Ese mismo sábado de 2014, con 20 ayudantes incluidos maquilladores y asistentes, Rigoberto recomendó un sitio que frecuenta durante sus entrenamientos: una cascada abundante en el alto del Tequendamita, también en el oriente antioqueño. Y allí, se quitó la ropa y posó sólo con casco y zapatillas sobre la bici. "Pareció como si ya hubiera posado desnudo. Todo fue muy espontáneo", recordaría Mauricio Vélez. El dinero recaudado por la subasta de cuatro fotografías de ese día, fueron destinados a tres fundaciones, entre ellas a un hogar geriátrico de Urrao.
Es de las pocas veces, en todo caso, que ha posado sin sonrisa para una cámara. Mauricio Vélez lo retrató serio, reflexivo, rudo. Pero las paredes de su casa en Urrao, en el silencioso barrio Plazuela, rinden un homenaje a su alegría. Un niño de 12 años nos abre la puerta de madera cubierta por una reja negra. Dice ser el primo de Rigoberto y dice que no le gusta el ciclismo, que en el colegio juega de arquero. Es rubio, como lo era Rigoberto. "Este no soy yo. Es mi primo", asegura mientras mira la pared. En una foto enmarcada y sostenida por una puntilla, aparece Rigoberto disfrazado de campesino, con carriel, alpargatas, poncho y bigote pintado. Tendría unos cinco años.
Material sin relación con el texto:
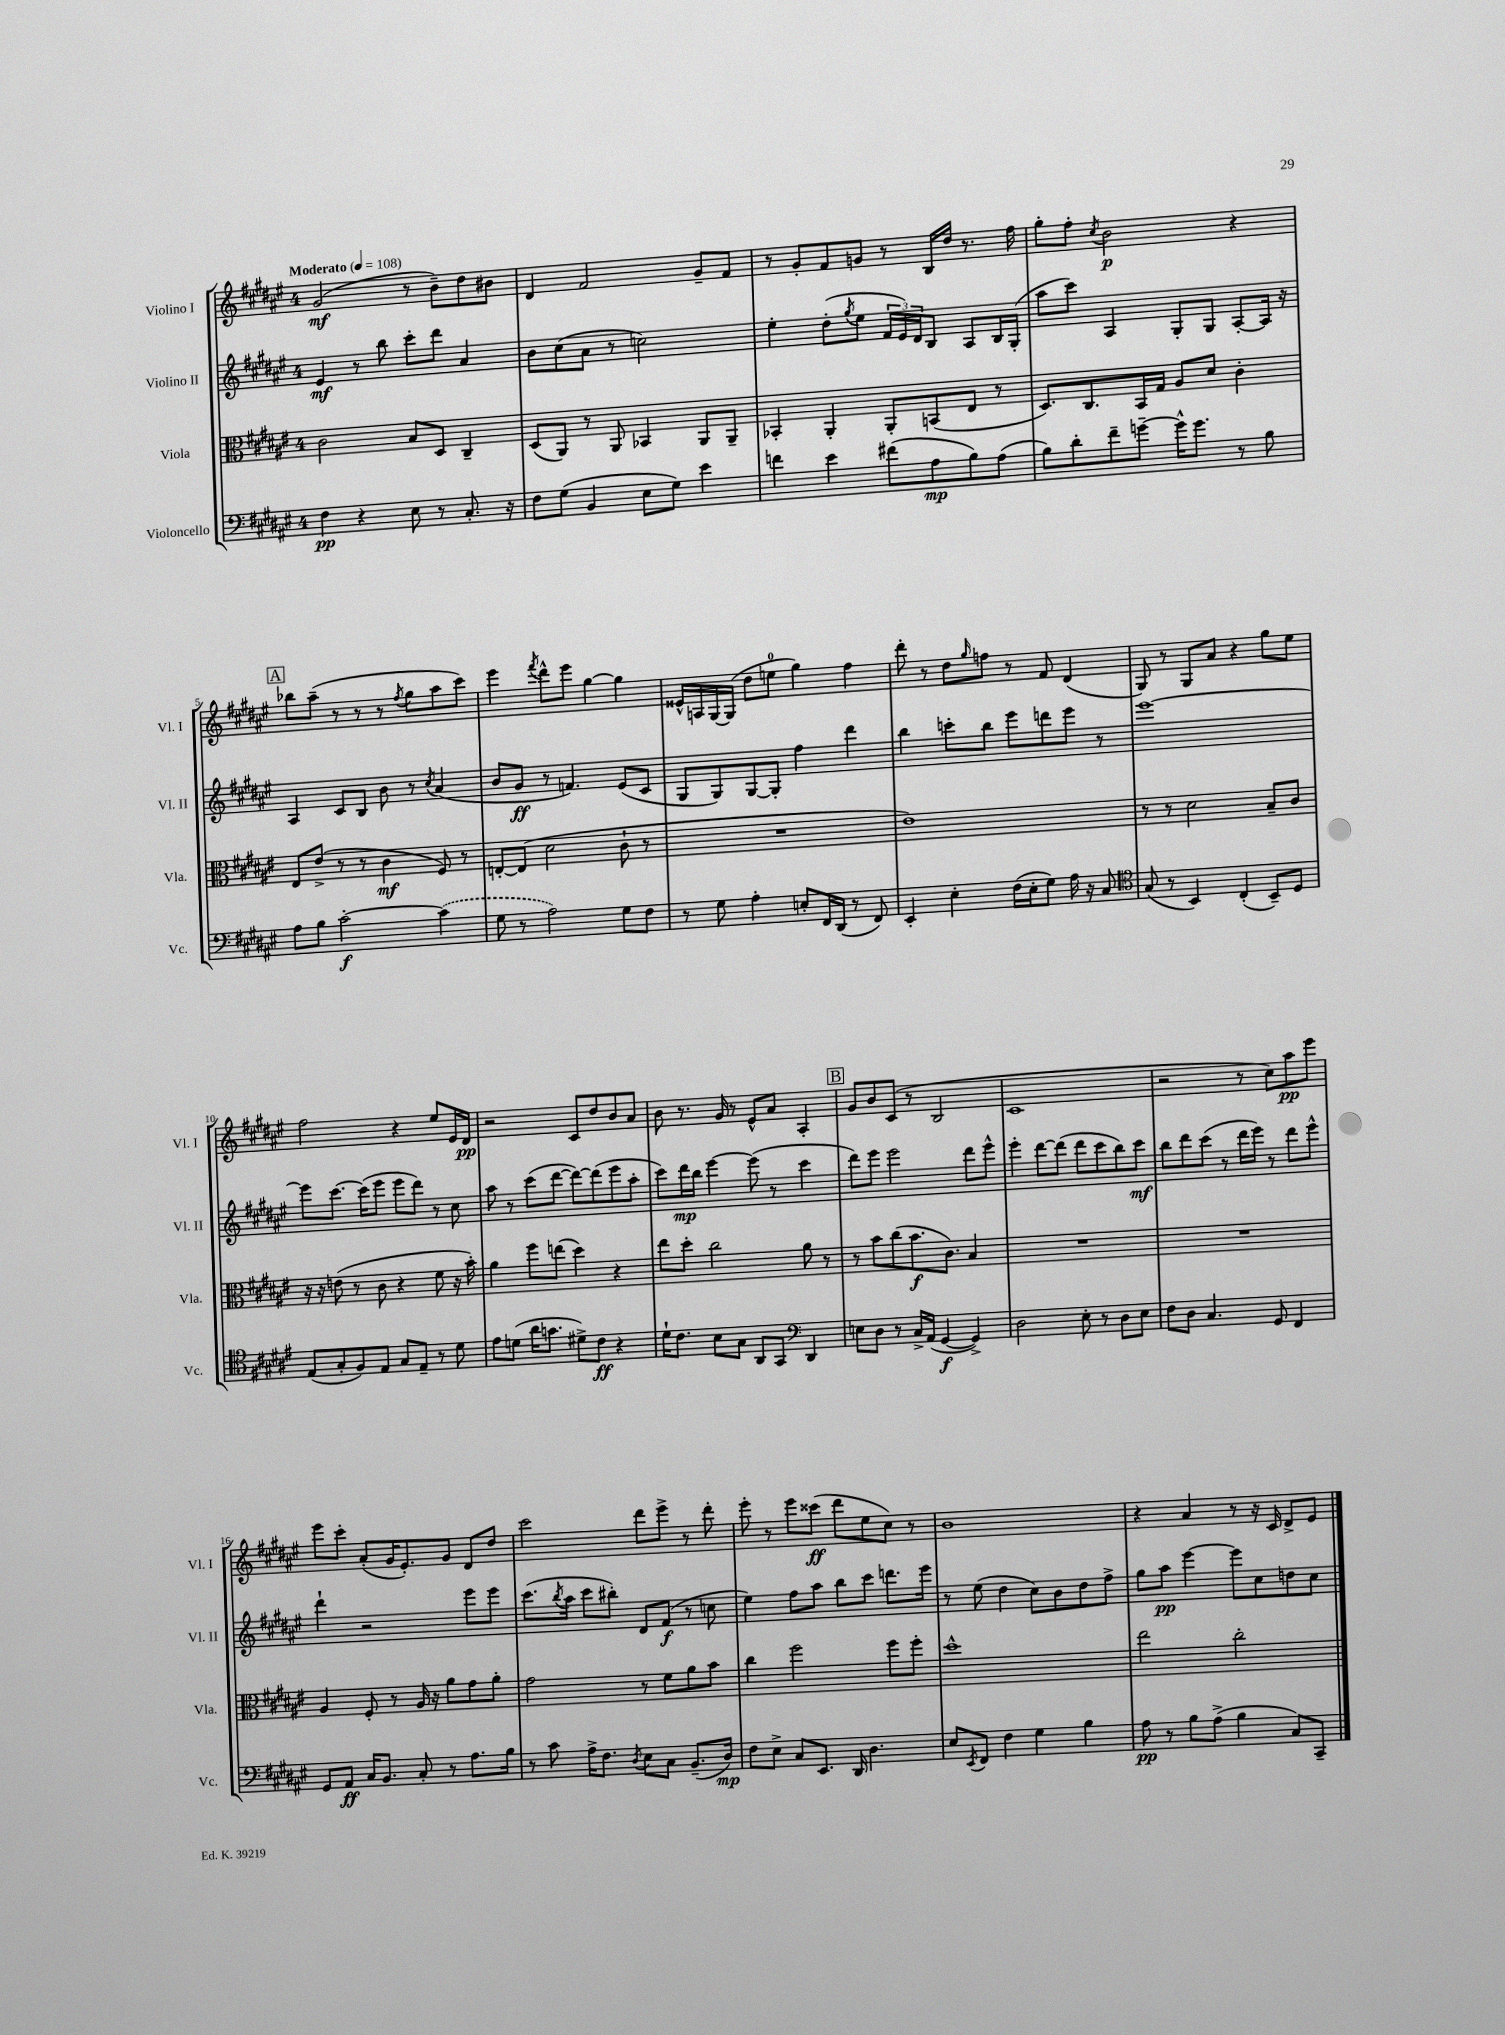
<<
\new StaffGroup <<
\new Staff = "s0" \with { instrumentName = "Violino I" shortInstrumentName = "Vl. I" } {
    \clef treble \key fis \major \once \override Staff.TimeSignature.style = #'single-digit \time 4/4 \tempo "Moderato" 4 = 108
    gis'2\mf( r8 b'8--) dis''8 bis'8 |
    dis'4 fis'2 gis'8-- fis'8 |
    r8 gis'8-. fis'8 g'8 r8 b16 dis''16 r8. fis''16 |
    gis''8-. fis''8-. \acciaccatura { cis''8 } b'2\p r4 |
    \mark \markup { \box "A" } bes''8 ais''8--( r8 r8 r8 \acciaccatura { fis''8 } gis''8 ais''8 cis'''8) |
    eis'''4 \acciaccatura { fis'''8 } dis'''8-^ eis'''8 gis''4~ gis''4 |
    eisis'16-^ a16 gis16~ gis16( dis''8 e''8-0 gis''4) fis''4 |
    dis'''8-. r8 dis''8 \grace { gis''16 } f''8 r8 fis'8 dis'4( |
    gis8) r8 gis8 ais'8 r4 gis''8 eis''8 |
    fis''2 r4 eis''8 eis'16 dis'16\pp |
    r2 cis'8 dis''8 b'8 ais'8 |
    b'8 r8. gis'16 r8 eis'8-^ ais'8 ais4-. |
    \mark \markup { \box "B" } gis'8 b'8 cis'8( r8 b2 |
    cis'1 |
    r2 r8 cis''8) ais''8\pp eis'''8 |
    eis'''8 cis'''8-. ais'8-.( gis'16 eis'8.-.) gis'8 dis'8 dis''8 |
    cis'''2 dis'''8 eis'''8-> r8 dis'''8-. |
    eis'''8-. r8 eis'''8 cisis'''8\ff( dis'''8 eis''8 cis''8) r8 |
    b'1 |
    r4 ais'4 r8 r16 cis'16 dis'8-> eis'8 \bar "|." |
}
\new Staff = "s1" \with { instrumentName = "Violino II" shortInstrumentName = "Vl. II" } {
    \clef treble \key fis \major \once \override Staff.TimeSignature.style = #'single-digit \time 4/4
    eis'4\mf r8 b''8 cis'''8-. dis'''8 ais'4 |
    b'8 cis''8( ais'8 r8 c''2) |
    eis''4-. dis''8-.( \acciaccatura { gis''8 } eis''8 \tuplet 3/2 { fis'16 eis'16) dis'16 } b8 ais8 b16 gis16-.( |
    ais''8 cis'''8) ais4 gis8-. gis8 ais8~-. ais16 r16 |
    \mark \markup { \box "A" } ais4 cis'8 b8 b'8 r8 \acciaccatura { cis''8 } ais'4( |
    b'8 gis'8\ff r8 f'4.) eis'8( cis'8 |
    gis8 gis8) gis8~ gis8-. fis''4 dis'''4 |
    b''4 c'''8-. b''8 eis'''8 d'''8 eis'''8 r8 |
    eis'''1~ |
    eis'''8 cis'''8.~ cis'''16( eis'''8 eis'''8 dis'''8) r8 cis''8 |
    ais''8 r8 cis'''8( dis'''8~ dis'''8~) dis'''8( eis'''8 ais''8-. |
    cis'''8) dis'''16\mp b''16 eis'''4~ eis'''8( r8 cis'''4 |
    \mark \markup { \box "B" } dis'''8) eis'''8 eis'''2 dis'''8 eis'''8-^ |
    eis'''4-. dis'''8~ dis'''8( dis'''8 cis'''8 b''8) cis'''8\mf |
    b''8 dis'''8 cis'''8( r8 dis'''16 eis'''16) r8 dis'''8 eis'''8-^ |
    dis'''4-! r2 eis'''8 eis'''8 |
    cis'''8.( \acciaccatura { b''8 } ais''16 cis'''8 bis''8-.) dis'8 fis'8\f( r8 c''8 |
    eis''4) fis''8 ais''8 b''8 cis'''8 d'''8. eis'''16 |
    r8 eis''8( dis''4 cis''8) b'8 dis''8 fis''8-> |
    gis''8 ais''8\pp eis'''4~ eis'''8 cis''8 d''8 cis''8 \bar "|." |
}
\new Staff = "s2" \with { instrumentName = "Viola" shortInstrumentName = "Vla." } {
    \clef alto \key fis \major \once \override Staff.TimeSignature.style = #'single-digit \time 4/4
    cis'2 b8 dis8 cis4-- |
    dis8( ais,8) r8 ais,8 bes,4 ais,8 ais,8-- |
    bes,4-. ais,4-. ais,8-. b,8( eis8 r8 |
    dis8.) cis8. b,16 gis16 ais8 dis'8 cis'4-. |
    \mark \markup { \box "A" } eis8 eis'8->( r8 r8 cis'4\mf fis8) r8 |
    e8~-. e8( dis'2 cis'8-! r8 |
    R1 |
    eis'1) |
    r8 r8 dis'2 b8-- cis'8 |
    r16 r16 e'8( r8 cis'8 r4 fis'8 r16 b'16-.) |
    ais'4 fis''8 e''8( dis''4) r4 |
    eis''8 dis''8-. cis''2 ais'8 r8 |
    \mark \markup { \box "B" } r8 b'8 cis''8( b'8.\f cis'8.) b4 |
    R1 |
    R1 |
    ais4 fis8-. r8 ais16 r16 ais'8 gis'8 ais'8-. |
    gis'2 r8 fis'8 ais'8 b'8 |
    cis''4 fis''2 fis''8 fis''8-. |
    dis''1-^ |
    eis''2 cis''2-. \bar "|." |
}
\new Staff = "s3" \with { instrumentName = "Violoncello" shortInstrumentName = "Vc." } {
    \clef bass \key fis \major \once \override Staff.TimeSignature.style = #'single-digit \time 4/4
    fis4\pp r4 eis8 r8 cis8.-. r16 |
    fis8 gis8( b,4 eis8 gis8) eis'4 |
    f'4 eis'4 fis'8( ais8\mp b8) ais8( |
    b8) dis'8-. fis'8-- g'8~-- g'16-^ g'8. r8 b8 |
    \mark \markup { \box "A" } ais8 b8 cis'2~-.\f \once \slurDashed cis'4( |
    gis8 r8 ais2) gis8 fis8 |
    r8 gis8 ais4-. e8-. fis,16 dis,16( r8 fis,8) |
    eis,4-. eis4-. fis16( eis16-. gis8) ais16 r16 cis8 |
    \clef tenor gis8( r8 b,4) cis4-.( b,8--) dis8 |
    eis8( gis8-. fis8) eis8 gis8 eis8-- r8 dis'8 |
    eis'8 d'8( ais'16 g'8. dis'8->) cis'8\ff r4 |
    dis'16-! cis'8. b8 gis8 ais,8 gis,8 \clef bass dis,4 |
    \mark \markup { \box "B" } e8 dis8 r8 cis16-> ais,16( gis,4~\f gis,4->) |
    dis2 eis8-. r8 dis8 eis8 |
    fis8 dis8 cis4. gis,8 fis,4 |
    gis,8 ais,8\ff cis16 b,8. cis8-. r8 ais8. b16 |
    r8 cis'8 ais16-> fis8. \acciaccatura { dis8 } eis8 cis8 b,8.--( dis16\mp) |
    fis8 eis8-> cis8 eis,8. dis,16 dis4. |
    eis8 \acciaccatura { eis,8 } fis,8 fis4 gis4 b4 |
    ais8\pp r8 b8 ais8->( b4 cis8) cis,8-- \bar "|." |
}
>>
>>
En otra pared, junto al comedor y donde se sostienen algunas bicicletas de la casa, luce con un buzo azul resplandeciente, con sus cabellos totalmente monos, los cachetes colorados y los dientes blancos mientras sostiene en sus brazos a Martha, su hermana menor. Tendría unos 11 años, si acaso.
Debajo del vidrio de un bifet cercano a la cocina, se apuestan otro montón de imágenes y recortes de periódicos de El Colombiano y El Mundo. En una foto, sale sonriente mientras pedalea en el velódromo Martín Emilio Cochise Rodríguez de Medellín. No había cumplido los 17 y pertenecía entonces al equipo Orgullo Paisa.
Y en otro retrato es necesario preguntarle a su primo Alejandro, para saber cuál de todos es. Con el índice muestra a alguien con la piel pintada de negro, peluca café, gafas oscuras y vestido de rayas hasta la mitad de los muslos. Se trata una vez más de Rigoberto, bailando con amigos en una fiesta de disfraces, con el pulgar derecho levantado y el espíritu libre. Recorriendo esta casa donde se crió, que ha remodelado con los años, uno comprende un poco más de la naturaleza de su personalidad.
Esa sonrisa aparece por todas partes. Aunque se alarga más en su rostro en una circunstancia específica: cuando se sube a un podio.